I've shown truth's site to students who probably skew a bit out of the organization's target age bracket. They almost unanimously think the site is ridiculous. This outcome brings up a host of questions for future exploration including: What does it mean when adults think this is the best way to persuade teenagers? How do the tactics of cool ethos prepare young learners for truly engaged activism and passion for a cause? But the question I'm most concerned with as an educator is: How do we make cool the very things that parts of culture insist are very uncool (logic and reason, fact checking, in-depth dialogue, etc.)? My use of the word "cool" here refers to the aspects that can work in an educator's favor. Put differently, how do we alter the attention economy in such a way that people will notice themselves giving attention to reasoned debate and feel personally rewarded by the depth, nuance, and respect of their communications with others versus their mere acts of creating communication for the sake of its creation? This is the work that needs to be done. Cool is not going anywhere. But what constitutes cool can change. There's a middle ground where a pleasing and interactive interface can be the pathway to complex, democratic, and effective discourse. In this middle ground, an individual sees themselves looking at an interface and at useful motivating information. thetruth.com doesn't seem to think so. As educators and instructors of design, we need to believe it . . . and make it happen.


Uncool Sidebar

In another section, I made the analogy that cool is like a magician's trick. All that matters is the flashiness of the end result; revealing the how-to (the reason, the credentials) would ruin the trick. So allow me to be uncool and make a note on the sidebars throughout this webtext. In design and tone I have strived to model thetruth.com throughout my work and this modeling is especially true in the sidebars. Perhaps they have proven humorously silly, aesthetically punchy, or trivially interesting. I highly doubt they have proven to be a persuasive element of this work, nor is that their intention (at least not directly). Think of them as the music, sports, and games of truth's site—the elements that pander to truth's target audience by having nothing to do with their persuasive message. The difference is—whereas truth hopes the audience will see their lifestyles and interests in these elements (therein transferring truth's message without being preachy or uncool), I fully expect my frivolous asides to awkwardly stand out in the context of academic publishing, which even at its most playful moments, still maintains standards of relevancy and usefulness.

This comparison to academic journals reveals a final problem with cool.
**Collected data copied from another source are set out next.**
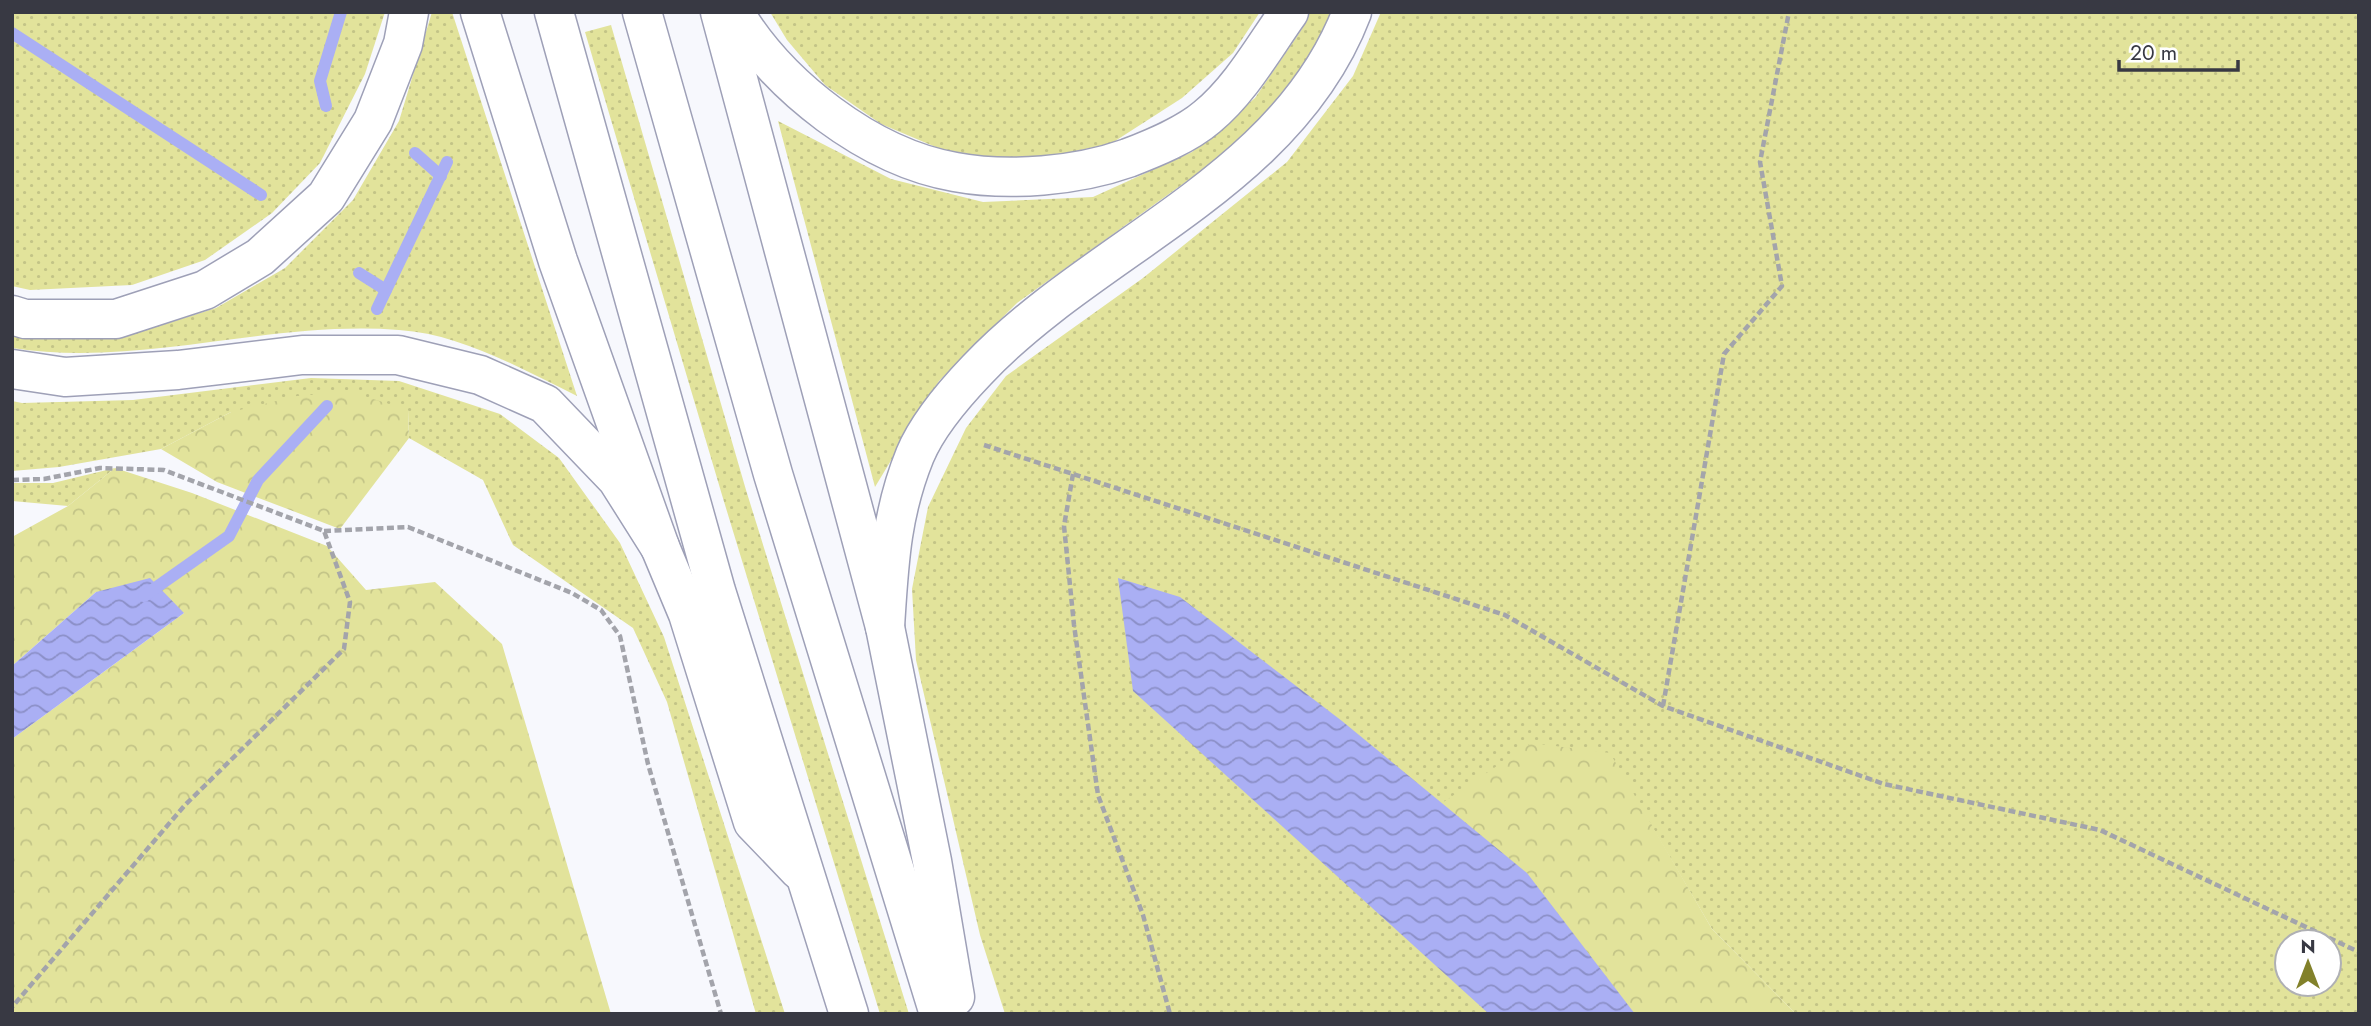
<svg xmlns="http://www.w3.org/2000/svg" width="2371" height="1026" viewBox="0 0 2371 1026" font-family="Jost,sans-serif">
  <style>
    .grass { fill: url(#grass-dots); fill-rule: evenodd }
    .forest { fill: url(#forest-crowns) }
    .water { fill: url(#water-waves) }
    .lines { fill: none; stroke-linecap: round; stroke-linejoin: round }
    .stream { stroke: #aaaff4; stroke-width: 12 }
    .trunk-casing { stroke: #9ea0b7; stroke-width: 41 }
    .motorway-casing { stroke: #9ea0b7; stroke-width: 41 }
    .path { stroke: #a3a4ab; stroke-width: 4.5; stroke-dasharray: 7 3.5; stroke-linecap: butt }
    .trunk { stroke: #fff; stroke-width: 38 }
    .motorway { stroke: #fff; stroke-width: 38 }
  </style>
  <defs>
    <pattern id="grass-dots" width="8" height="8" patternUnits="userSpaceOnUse" patternTransform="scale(1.75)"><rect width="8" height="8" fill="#e2e39b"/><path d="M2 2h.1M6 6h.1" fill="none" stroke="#c3c487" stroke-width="1.8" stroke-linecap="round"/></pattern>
    <pattern id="forest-crowns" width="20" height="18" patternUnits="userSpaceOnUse" patternTransform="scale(1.75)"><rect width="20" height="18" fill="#e2e39b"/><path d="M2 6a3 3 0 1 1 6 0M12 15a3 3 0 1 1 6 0" fill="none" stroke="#c3c487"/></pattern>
    <pattern id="water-waves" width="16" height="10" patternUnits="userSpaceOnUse" patternTransform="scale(1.75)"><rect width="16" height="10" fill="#aaaff4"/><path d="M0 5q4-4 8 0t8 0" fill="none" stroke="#8b8fc7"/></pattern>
  </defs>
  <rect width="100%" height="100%" fill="#f7f8fd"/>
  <g class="grass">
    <polygon points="12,12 385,12 365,74 320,163 272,213 205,260 132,285 30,290 12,286"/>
    <path d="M432,12H452L577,396C522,369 461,334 399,330C269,320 141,368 12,348V333L71,337L146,330L216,308L285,268L353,200L399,121Z"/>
    <polygon points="770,12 1260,12 1233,53 1182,98 1112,143 1027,162 950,153 881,124 825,85 787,40"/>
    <polygon points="1309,12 1338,12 1289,95 1240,143 1017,303 939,381 875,487 778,121 891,179 983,202 1093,197 1192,152 1255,98 1302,29"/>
    <path d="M1381,12H2359V1014H1796L1712,929L1610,755L1712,1014H1005L980,935L916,660L912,589L928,507L966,428L1006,376L1143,278L1287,162L1353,76ZM2287,942H2329V984H2287Z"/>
    <polygon points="611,25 746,490 909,1014 880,1014 722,495 585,32"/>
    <polygon points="311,378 399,381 500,414 559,458 620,543 664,637 785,1014 756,1014 667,702 633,628 513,545 483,480 409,438 408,410 231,412 161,449 59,467 12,471 12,401 22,403 133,400"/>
    <polygon points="115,468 68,506 12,501 12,483 53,483"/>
  </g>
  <g class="forest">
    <polygon points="351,392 408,410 409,438 340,529 217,482 161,449 231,412 297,396"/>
    <polygon points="115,468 192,493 327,546 366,590 435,582 502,644 611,1014 12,1014 12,739 184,613 96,592 12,666 12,537 68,506"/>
    <polygon points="1531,743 1610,753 1712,929 1796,1014 1635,1014 1527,873 1442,803"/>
  </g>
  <g class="water">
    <polygon points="150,578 184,613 12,739 12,666 96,592"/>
    <polygon points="1118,578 1180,597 1342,721 1527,873 1635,1014 1489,1014 1133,691"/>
  </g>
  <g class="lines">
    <g class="stream">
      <polyline points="12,33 261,195"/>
      <polyline points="326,106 320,81 341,12"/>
      <polyline points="415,153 441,176"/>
      <polyline points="359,273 386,290"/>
      <polyline points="377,309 447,162"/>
      <polyline points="144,596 229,536 258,480 327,406"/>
    </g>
    <g class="trunk-casing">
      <g id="trunk">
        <polyline points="480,12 558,261 660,547 688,614 753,822 799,870"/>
        <polyline points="554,12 716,591 849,1014"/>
        <polyline points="642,12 773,474 939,1014"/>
        <polyline points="720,12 885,627 932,861 955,997"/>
      </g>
    </g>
    <g class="motorway-casing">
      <g id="motorway">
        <path d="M734,12C778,86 869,157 955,172C1009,182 1077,176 1128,158C1154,148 1186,135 1207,117C1241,89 1264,47 1289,12"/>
        <polyline points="12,315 25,319 116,319 205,290 260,257 326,197 373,121 403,44 409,12"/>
        <polyline points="12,369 65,377 178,370 302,355 398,355 480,375 545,404 617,479 660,547"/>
        <path d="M885,627C889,564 891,514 915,455C928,424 954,394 977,370C1095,245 1287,183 1352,12"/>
      </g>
    </g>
    <g class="path">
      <polyline points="984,445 1505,615 1663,706 1884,784 2100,830 2359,952"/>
      <polyline points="1073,474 1064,526 1074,625 1098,795 1143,915 1170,1014"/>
      <polyline points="12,480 44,479 100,468 164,470 324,531 350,602 344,649 185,805 12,1007"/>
      <polyline points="324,531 408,527 572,593 601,610 620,636 648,764 721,1014"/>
      <polyline points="1663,706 1724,354 1782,286 1760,162 1789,12"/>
    </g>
    <use href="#trunk" class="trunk"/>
    <use href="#motorway" class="motorway"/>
  </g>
  <rect width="2371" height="1026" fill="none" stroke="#383943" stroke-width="28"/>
  <g transform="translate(2308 963)"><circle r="33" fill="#ffffff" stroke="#afb0b4" stroke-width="2"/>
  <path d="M0-5L12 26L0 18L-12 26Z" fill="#82812a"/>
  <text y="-10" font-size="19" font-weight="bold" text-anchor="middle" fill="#383943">N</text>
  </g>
  <path d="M2119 60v10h119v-10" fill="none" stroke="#383943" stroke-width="3.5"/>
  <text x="2130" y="60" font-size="21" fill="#383943" stroke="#ffffff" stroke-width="5" paint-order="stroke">20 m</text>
</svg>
By its very individual meta-awareness nature, it can't be used very successfully to target specific audience groups. In other words, if it's up to an individual to feel validated by his or her own attention to the information interface, how can cool hope to produce that effect across a demographic? truth is obviously targeting teens, but they have to do so in such a broad way (Teens like music! Teens like sports! Teens like games!) that it's virtually impossible to delight the attention of such a broad swath of people. Teens (and consumers in general) are far smarter than a lot of cultural theory gives them credit for, and I firmly believe that many visitors to thetruth can immediately sense the deep pandering and ironic posturing (this could account for that 69% single page view statistic).

I'm not suggesting the academic audience is homogenous, so I have no way of knowing how any element of this text affected you. I can't directly gauge if you felt self-consciously pleased at the attention you bothered to give this interface. However, knowing enough about the conventions of scholarly writing, in these sidebars and other elements I have tried to produce that feeling of distraction, pandering, and uselessness that many one-time visitors to thetruth might feel. At the same time, maybe these distractions were refreshing. Maybe you came to celebrate their uselessness in the same way I have while composing this text. If this is true, it only proves that while digital cool may be easily critiqued, it shouldn't be easily dismissed.